My experience using or teaching with Augmented or Virtual Reality is pretty much nil! I am familiar with games like Minecraft and I’ve heard a lot about Pokeman Go (not just from Alec). I have also watched numerous examples of virtual and augmented reality on TV shows and in movies. Yet, I really haven’t given it a second thought, other than thinking it was “Cool!” In this day and age, I am introduced to new technological innovations almost on an everyday basis. It’s almost embarrassing to think that I am missing out on so many opportunities to explore such an engaging and meaningful way of learning.
After Logan and Bill’s presentation on Tuesday, my level of interest and intrigue continued to swirl around in my head. According to Hatuna Matata’s article, Augmented Reality is in the lead. Who knew there WAS a lead? The difference between the two is described as;
With AR, users continue to be in touch with the real world while interacting with virtual objects around them. With VR, the user is isolated from the real world while immersed in a world that is completely fabricated.
It is not surprising that Augmented Reality is in the lead due to the fact that users are “in touch” with the real world. Meron Geretz‘ viewpoint about being in touch with the real world really does make sense. Pokeman Go is a great example of a game that provides real life interaction with friends and family while progressing through the game. It seemed unreal when I first heard about it, but Meron Geretz’ Ted Talk video helped me to realize the value in it. Building interaction rather than isolation seems like the logical choice to me.
Edutopia’s article; Augmented Reality Brings New Dimensions to Learning describes it as redefining the learning space. The article states that;
Most people who interact with AR for the first time have a mind-blowing experience but fail to consider classroom applications. In our elementary school classrooms, we use AR to create active learning experiences hitherto inconceivable.
It is surprising that people who interact with AR ‘fail to consider classroom applications’ and/or how augmented reality can ‘redefine the learning space.’ I am guilty of not considering it myself. Most of my day is so consumed with the hustle and bustle of a hectic school day that I do not often think about what else I could be doing until I am introduced (via EC&I 833) or stumble upon these opportunities by chance.
In the YouTube video, Teaching with Aurasma, it is easy to see how a classroom space does become redefined.
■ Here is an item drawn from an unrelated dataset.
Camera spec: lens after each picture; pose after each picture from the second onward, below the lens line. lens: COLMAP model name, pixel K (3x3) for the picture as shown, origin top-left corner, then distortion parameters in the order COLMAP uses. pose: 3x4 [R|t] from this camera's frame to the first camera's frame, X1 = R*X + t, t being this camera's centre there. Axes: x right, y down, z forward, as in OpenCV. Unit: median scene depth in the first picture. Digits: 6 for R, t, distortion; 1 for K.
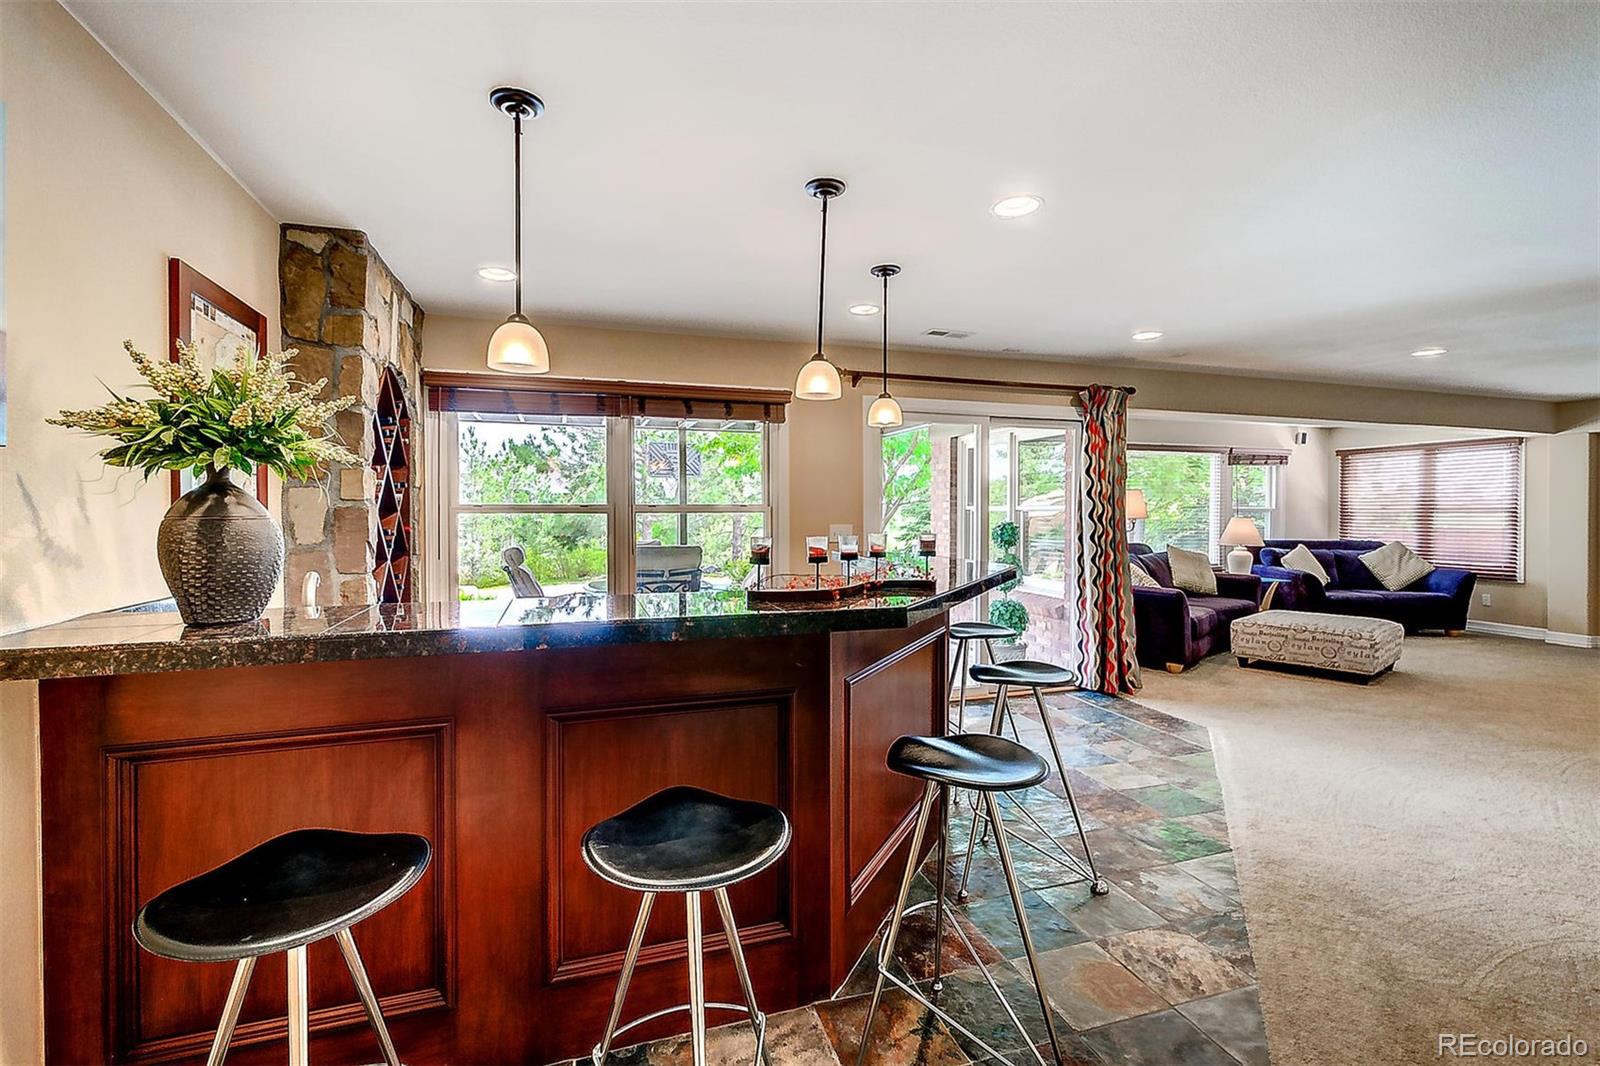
lens RADIAL K [[709.5, 0, 807.1], [0, 709.5, 520.0], [0, 0, 1]] dist [0.001184, -0.000030]
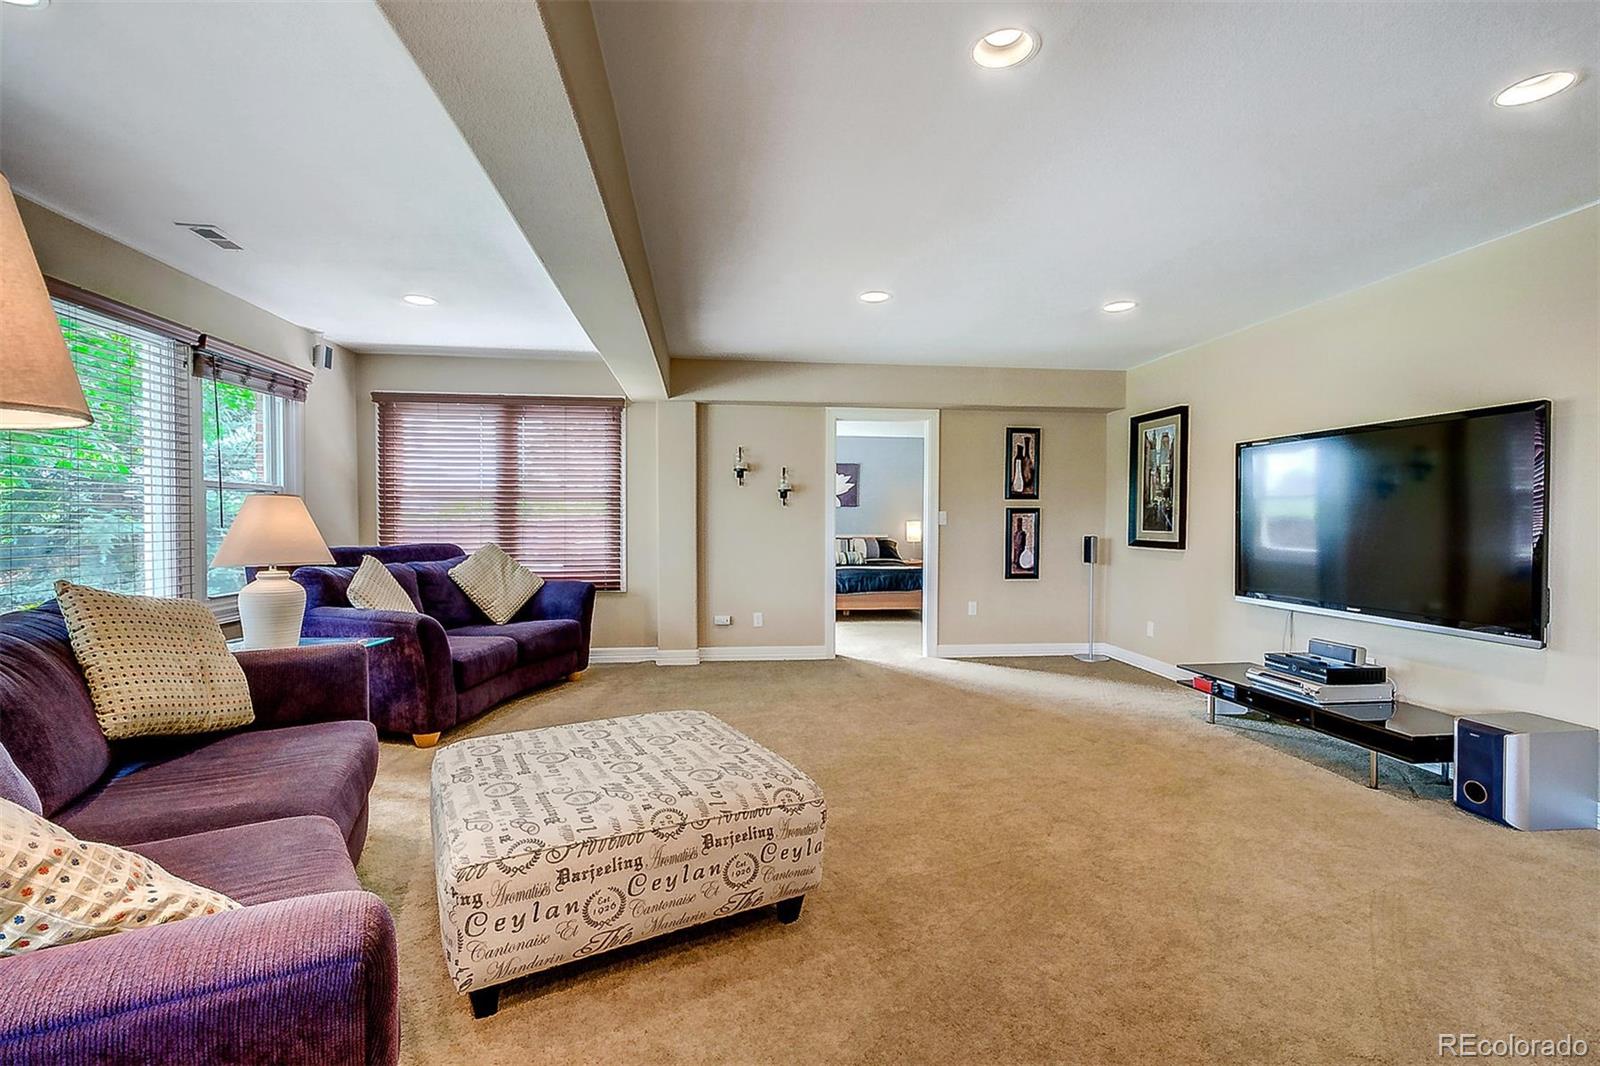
lens RADIAL K [[709.5, 0, 806.8], [0, 709.5, 533.3], [0, 0, 1]] dist [0.001184, -0.000030]
pose [[0.200119, -0.020077, 0.979566, 0.282780], [0.007013, 0.999794, 0.019059, 0.011783], [-0.979747, 0.003055, 0.200218, 0.625879]]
A bulletin board is typically filled with student work or colourful art work, rather than covered with 8 1/2 x 11″ white paper with black font. It is hard to imagine our bulletin boards and classroom spaces becoming part of an augmented reality where black font on white paper comes to life in video and a fourth dimension. Mind blowing hardly describes the experiences and mindful learning that has started taking place in our classrooms.
I remember hearing about Aurasma at one of my classes during the Summer Institute in 2015. I downloaded the app and then basically forgot all about it. I had the app on my phone for over a year and had never used it. I’m not exactly sure why I didn’t just google what it was and actually start using it. One possibility is that I was taking 2 classes in 3 weeks!
I am definitely intrigued with Aurasma and am looking forward to using it in my classroom. I already have plans to use it for book reviews. From there, the options seem to be endless! Bill and Logan not only piqued my interest but Tyson, Allison, and Luke (just to name a few) seem to be intrigued as well.